Text to read.
West Virginia will receive $140 million to clean up legacy pollution in regions decimated by decades of coal mining.

The money is part of $725 million in Abandoned Mine Land funding that the Biden Administration is providing to more than two dozen states.

According to state data, more than 150 years of coal mining has left thousands of mines abandoned for decades.

In addition to restoring the natural landscape, reducing the odds of landslides and improving drinking water, repurposing old mine land can bolster local economies, but first they have to be cleaned up, said Eric Dixon, a senior researcher at the Ohio River Valley Institute, "making them places that everyday people can enjoy without fear of some hazard, like an abandoned mineshaft or an unreclaimed strip mine."

The funding is the third in a series of federal investments in abandoned mine land funding allowed through the bipartisan Infrastructure Law passed by Congress in 2021.

Dixon said advocates are pushing for good-paying, family-sustaining jobs created by the expansion of reclamation work.

Supplied data.
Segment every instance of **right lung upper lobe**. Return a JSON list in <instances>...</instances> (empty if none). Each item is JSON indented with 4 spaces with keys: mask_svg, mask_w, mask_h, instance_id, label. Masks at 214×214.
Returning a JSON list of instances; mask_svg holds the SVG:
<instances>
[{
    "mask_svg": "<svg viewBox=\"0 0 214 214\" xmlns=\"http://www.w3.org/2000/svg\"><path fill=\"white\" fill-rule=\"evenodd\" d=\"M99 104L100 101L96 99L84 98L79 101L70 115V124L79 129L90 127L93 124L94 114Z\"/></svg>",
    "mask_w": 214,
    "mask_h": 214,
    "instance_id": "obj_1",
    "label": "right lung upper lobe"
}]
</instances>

Work required. Translate this sentence from the abandoned mine land funding article into Spanish: "According to state data, more than 150 years of coal mining has left thousands of mines abandoned for decades."

Solution to this problem. Según datos estatales, más de 150 años de minería de carbón han dejado miles de minas abandonadas durante décadas.